Be AW-ake to Memory Care: Cognitive Stimulation Therapy (CST)
Cognitive Stimulation Therapy is a non-pharmaceutical, semi-structured group approach for patients with mild to moderate dementia which is currently being used extensively in the UK and has had good results in improving overall function.
“Cognitive Stimulation Therapy (CST) is an evidence-based treatment for people with mild to moderate dementia.” CST was designed in England by Dr. Aimee Spector.”
Besides having mild to moderate impairment, participants should have the ability to communicate verbally in a group setting and tolerate group activity for 40 to 60 minutes. Each session has a theme. Groups share their thoughts and opinions, reminisce and complete cognitive tasks. Some of these activities include current affairs, childhood games, music, famous people, scenery and using money.
Therapy sessions are usually held two times per week for several weeks. Session therapy is provided by a trained, licensed occupational therapist and has a theme and basic structure:
- Session introduction with orientation to place and time, a discussion of the weather and an opening song
- Ball toss expression exercise related to the theme
- Current affairs article reading and discussion
- Session main activity to stimulate cognition
- Session recap, introduction of next session theme and closing song
- Improves cognitive function
- Decreases depression
- Improves quality of life
- Improves mood and confidence
- Increases concentration
- Increases language skills
It is especially good to know that participation in CST groups is covered by medical insurance under outpatient therapy. Private pay is also available at an individual rate.
For More Information About Cognitive Health
NIA Alzheimer’s and related Dementias Education and Referral (ADEAR) Center
The National Institute on Aging’s ADEAR Center offers information and free print publications about Alzheimer’s disease and related dementias for families, caregivers, and health professionals. ADEAR Center staff answer telephone, email, and written requests and make referrals to local and national resources.
This content is provided by the National Institute on Aging (NIA), part of the National Institutes of Health.
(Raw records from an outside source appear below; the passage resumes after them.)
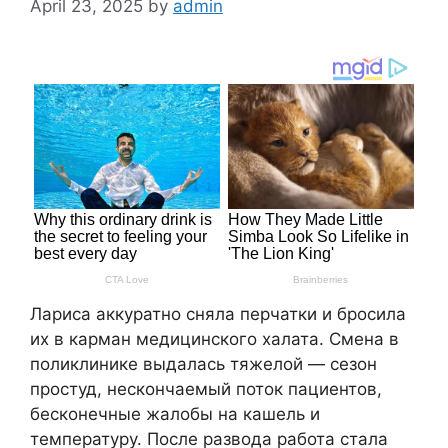
April 23, 2025
by
admin
Лариса аккуратно сняла перчатки и бросила
их в карман медицинского халата. Смена в
поликлинике выдалась тяжелой — сезон
простуд, нескончаемый поток пациентов,
бесконечные жалобы на кашель и
температуру. После развода работа стала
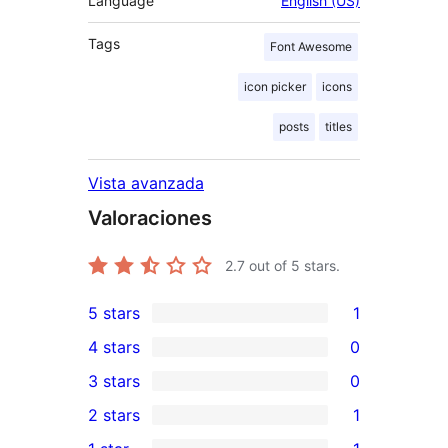
Language
English (US)
Tags
Font Awesome
icon picker
icons
posts
titles
Vista avanzada
Valoraciones
2.7
out of 5 stars.
5 stars
1
1
4 stars
0
5-
0
3 stars
0
star
4-
0
2 stars
1
review
star
3-
1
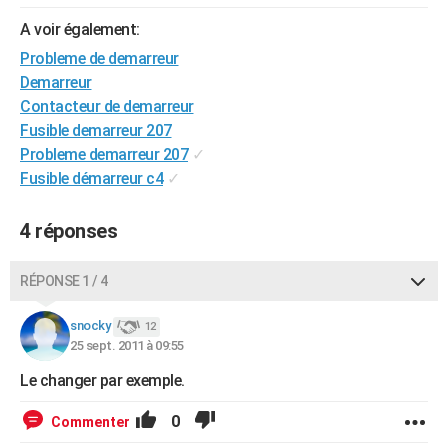
City break
Voyage de noces
Climat
Destinations
Voyage nature
Forum
+
PHOTO
A voir également:
Probleme de demarreur
GUIDES D'ACHAT
Demarreur
BONS PLANS
Contacteur de demarreur
Fusible demarreur 207
CARTE DE VOEUX
Probleme demarreur 207
✓
Fusible démarreur c4
✓
Carte Bonne année
Carte Pâques
Carte de Noël
Carte Saint-Valentin
Carte d'anniversaire
DICTIONNAIRE
Biographies
Expressions
Dictionnaire
Citations
Proverbes
PROGRAMME TV
4 réponses
COPAINS D'AVANT
RÉPONSE 1 / 4
Se connecter
Collèges
Universités
Service militaire
S'inscrire
Lycées
Primaires
Entreprises
Avis de recherche
AVIS DE DÉCÈS
snocky
12
25 sept. 2011 à 09:55
FORUM
Le changer par exemple.
Lifestyle
Sport
Television
Cinema
Bricolage
Culture
Auto
Voyage
0
Commenter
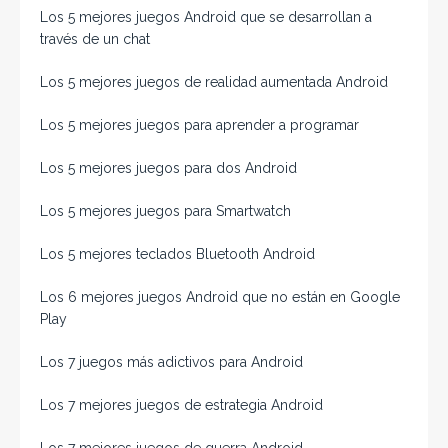
Los 5 mejores juegos Android que se desarrollan a
través de un chat
Los 5 mejores juegos de realidad aumentada Android
Los 5 mejores juegos para aprender a programar
Los 5 mejores juegos para dos Android
Los 5 mejores juegos para Smartwatch
Los 5 mejores teclados Bluetooth Android
Los 6 mejores juegos Android que no están en Google
Play
Los 7 juegos más adictivos para Android
Los 7 mejores juegos de estrategia Android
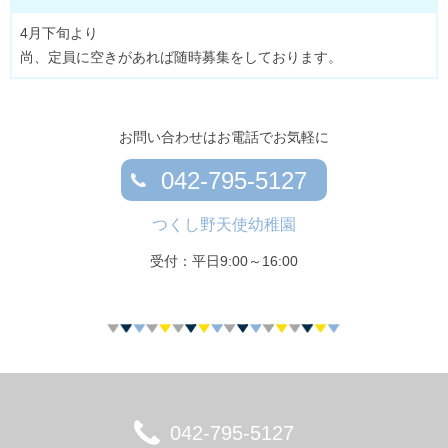
4月下旬より
尚、定員に空きがあれば随時募集をしております。
お問い合わせはお電話でお気軽に
042-795-5127
つくし野天使幼稚園
受付：平日9:00～16:00
042-795-5127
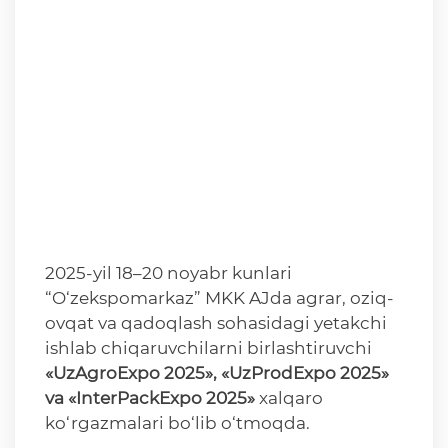
2025-yil 18–20 noyabr kunlari
“O‘zekspomarkaz” MKK AJda agrar, oziq-
ovqat va qadoqlash sohasidagi yetakchi
ishlab chiqaruvchilarni birlashtiruvchi
«UzAgroExpo 2025», «UzProdExpo 2025»
va «InterPackExpo 2025»
xalqaro
ko‘rgazmalari bo‘lib o‘tmoqda.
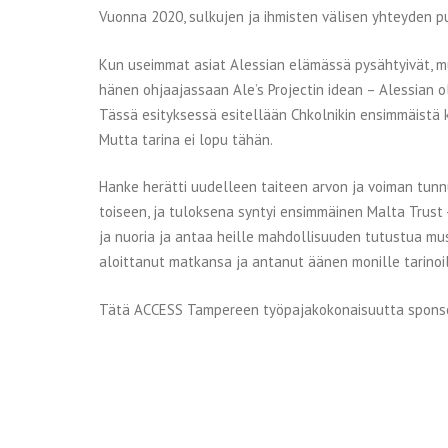
Vuonna 2020, sulkujen ja ihmisten välisen yhteyden puu
Kun useimmat asiat Alessian elämässä pysähtyivät, mus
hänen ohjaajassaan Ale’s Projectin idean – Alessian ol
Tässä esityksessä esitellään Chkolnikin ensimmäistä
Mutta tarina ei lopu tähän.
Hanke herätti uudelleen taiteen arvon ja voiman tunnu
toiseen, ja tuloksena syntyi ensimmäinen Malta Trust
ja nuoria ja antaa heille mahdollisuuden tutustua musii
aloittanut matkansa ja antanut äänen monille tarinoil
Tätä ACCESS Tampereen työpajakokonaisuutta sponsoro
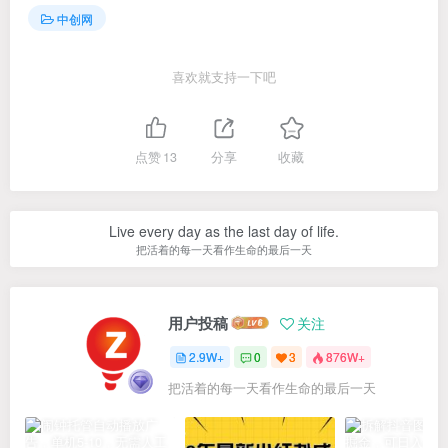
中创网
喜欢就支持一下吧
点赞
13
分享
收藏
Live every day as the last day of life.
把活着的每一天看作生命的最后一天
用户投稿
关注
2.9W+
0
3
876W+
把活着的每一天看作生命的最后一天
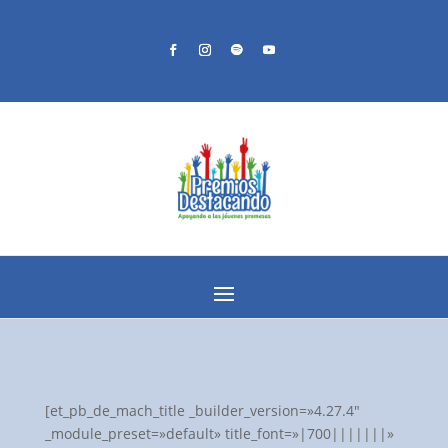
[et_pb_de_mach_title _builder_version=»4.27.4″
_module_preset=»default» title_font=»|700|||||||»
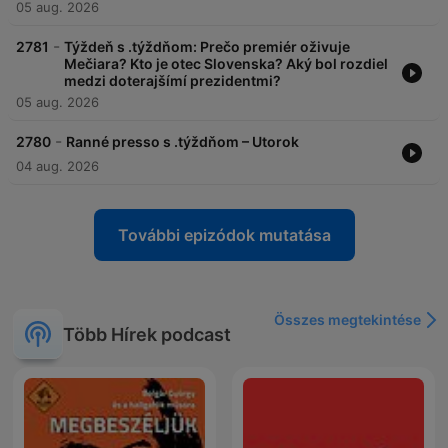
05 aug. 2026
-
2781
Týždeň s .týždňom: Prečo premiér oživuje
Mečiara? Kto je otec Slovenska? Aký bol rozdiel
medzi doterajšímí prezidentmi?
05 aug. 2026
-
2780
Ranné presso s .týždňom – Utorok
04 aug. 2026
További epizódok mutatása
Összes megtekintése
Több Hírek podcast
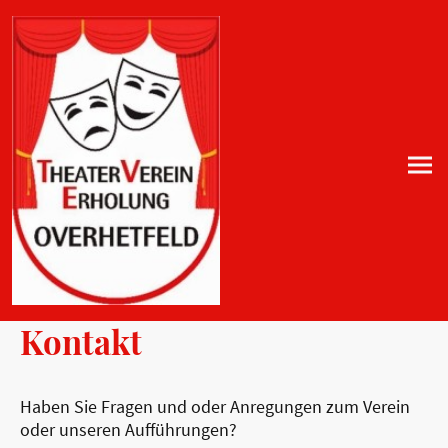
Kontakt
Haben Sie Fragen und oder Anregungen zum Verein
oder unseren Aufführungen?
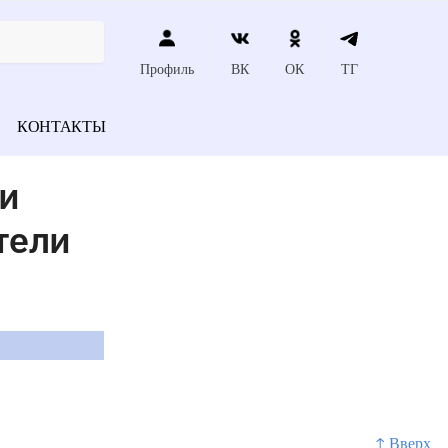
Профиль
ВК
ОК
ТГ
КОНТАКТЫ
и
тели
↑ Вверх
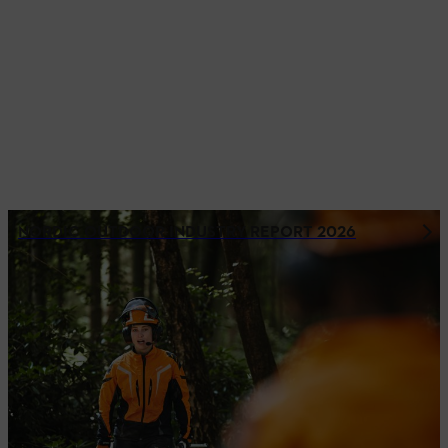
NORDIC OUTDOOR INDUSTRY REPORT 2026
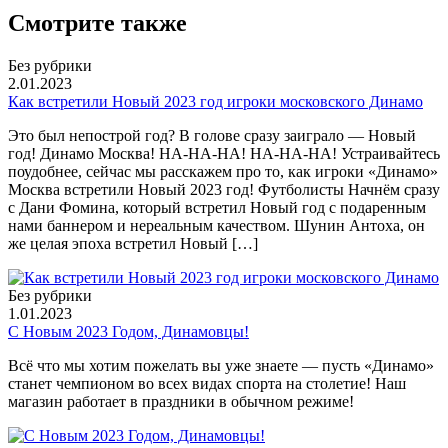
Смотрите также
Без рубрики
2.01.2023
Как встретили Новый 2023 год игроки московского Динамо
Это был непострой год? В голове сразу заиграло — Новый
год! Динамо Москва! НА-НА-НА! НА-НА-НА! Устраивайтесь
поудобнее, сейчас мы расскажем про то, как игроки «Динамо»
Москва встретили Новый 2023 год! Футболисты Начнём сразу
с Дани Фомина, который встретил Новый год с подаренным
нами баннером и нереальным качеством. Шунин Антоха, он
же целая эпоха встретил Новый […]
Без рубрики
1.01.2023
С Новым 2023 Годом, Динамовцы!
Всё что мы хотим пожелать вы уже знаете — пусть «Динамо»
станет чемпионом во всех видах спорта на столетие! Наш
магазин работает в праздники в обычном режиме!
NIA scientists and other experts review this content to ensure that it is accurate, authoritative, and up to date.
What’s On The Horizon?
New medicines are being studied to combat Alzheimers. In 2021 The U.S. Food and Drug Administration (FDA) accelerated its approval of Aducanumab (Aduhelm tm) to treat Alzheimer’s disease. This is the first FDA-approved therapy to address the underlying biology of Alzheimer’s disease. Aducanumab targets and removes specific forms of beta-amyloid that accumulate into plaques which may contribute to cell death and tissue loss in areas of the brain important for memory.
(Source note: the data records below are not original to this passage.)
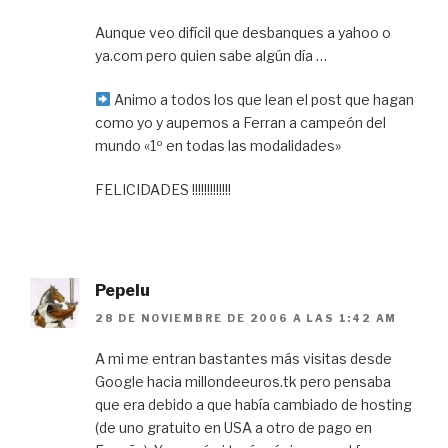
Aunque veo difícil que desbanques a yahoo o
ya.com pero quien sabe algún día …
Animo a todos los que lean el post que hagan
como yo y aupemos a Ferran a campeón del
mundo «1º en todas las modalidades»
FELICIDADES !!!!!!!!!!!!!
Pepelu
28 DE NOVIEMBRE DE 2006 A LAS 1:42 AM
A mi me entran bastantes más visitas desde
Google hacia millondeeuros.tk pero pensaba
que era debido a que había cambiado de hosting
(de uno gratuito en USA a otro de pago en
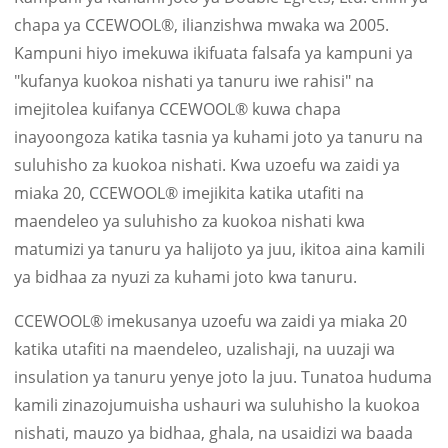
chapa ya CCEWOOL®, ilianzishwa mwaka wa 2005.
Kampuni hiyo imekuwa ikifuata falsafa ya kampuni ya
"kufanya kuokoa nishati ya tanuru iwe rahisi" na
imejitolea kuifanya CCEWOOL® kuwa chapa
inayoongoza katika tasnia ya kuhami joto ya tanuru na
suluhisho za kuokoa nishati. Kwa uzoefu wa zaidi ya
miaka 20, CCEWOOL® imejikita katika utafiti na
maendeleo ya suluhisho za kuokoa nishati kwa
matumizi ya tanuru ya halijoto ya juu, ikitoa aina kamili
ya bidhaa za nyuzi za kuhami joto kwa tanuru.
CCEWOOL® imekusanya uzoefu wa zaidi ya miaka 20
katika utafiti na maendeleo, uzalishaji, na uuzaji wa
insulation ya tanuru yenye joto la juu. Tunatoa huduma
kamili zinazojumuisha ushauri wa suluhisho la kuokoa
nishati, mauzo ya bidhaa, ghala, na usaidizi wa baada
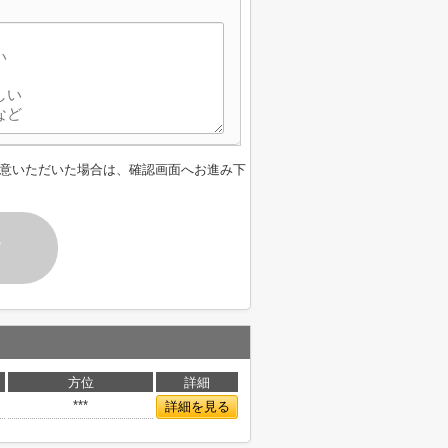
】
意いただいた場合は、確認画面へお進み下
す
方位
詳細
***
詳細を見る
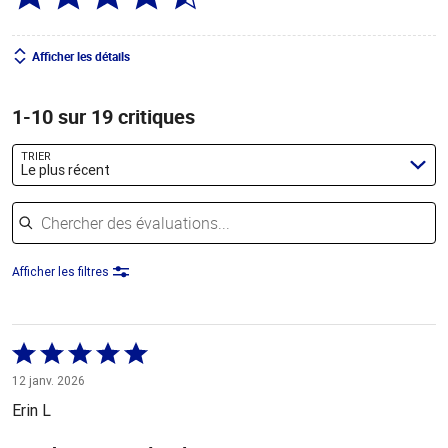
Afficher les détails
1-10 sur 19 critiques
TRIER
Le plus récent
Chercher des évaluations
Afficher les filtres
Coté
5 sur
12 janv. 2026
5
Erin L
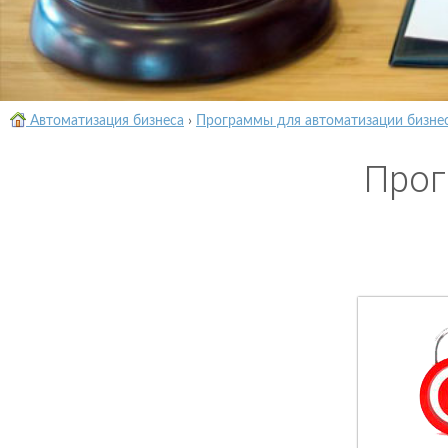
Автоматизация бизнеса
›
Программы для автоматизации бизне
Прог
Another medicine, lecanemab, which could be available in 2023, has shown promise especially for people with mild cognitive impairment. Clinical trials have shown that cognitive decline slowed by 27% in people with early Alzheimer’s. Lecanemamb works by preventing amyloid plaques in the brain from clumping. It is currently under review by the FDA.
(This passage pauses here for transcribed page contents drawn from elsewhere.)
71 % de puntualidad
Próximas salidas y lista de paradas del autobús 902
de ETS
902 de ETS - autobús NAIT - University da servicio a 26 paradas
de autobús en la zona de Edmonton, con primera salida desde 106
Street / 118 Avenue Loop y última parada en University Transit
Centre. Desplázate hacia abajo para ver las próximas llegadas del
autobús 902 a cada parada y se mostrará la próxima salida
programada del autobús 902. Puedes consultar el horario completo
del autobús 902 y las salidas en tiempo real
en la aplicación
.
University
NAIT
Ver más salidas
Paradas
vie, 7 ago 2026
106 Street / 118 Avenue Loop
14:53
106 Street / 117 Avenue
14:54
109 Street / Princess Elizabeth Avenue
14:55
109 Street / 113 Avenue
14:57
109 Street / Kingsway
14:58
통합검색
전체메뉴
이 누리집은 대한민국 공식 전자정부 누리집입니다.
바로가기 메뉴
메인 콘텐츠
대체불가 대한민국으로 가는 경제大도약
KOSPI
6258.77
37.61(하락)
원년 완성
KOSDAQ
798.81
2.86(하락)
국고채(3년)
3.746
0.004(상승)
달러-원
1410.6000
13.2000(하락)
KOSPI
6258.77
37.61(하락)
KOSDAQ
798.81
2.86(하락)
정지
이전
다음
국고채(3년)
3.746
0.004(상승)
Donanemab, another monoclonal antibody has also shown promise and has moved into a phase 3 clinical trial.
These are just some of the medicines that are being studied to reduce the damage done to the brain in people with Alzheimer’s disease. Researchers are also studying the effects of insulin on the brain and brain cell function. Other studies focus on exploring blood pressure medications which are used to treat vascular disease and which may reduce the risk of developing dementia.
Research now shows more and more that lifestyle changes, like diet and exercise, which benefit the heart are also effective in preventing Alzheimer’s or delaying its onset.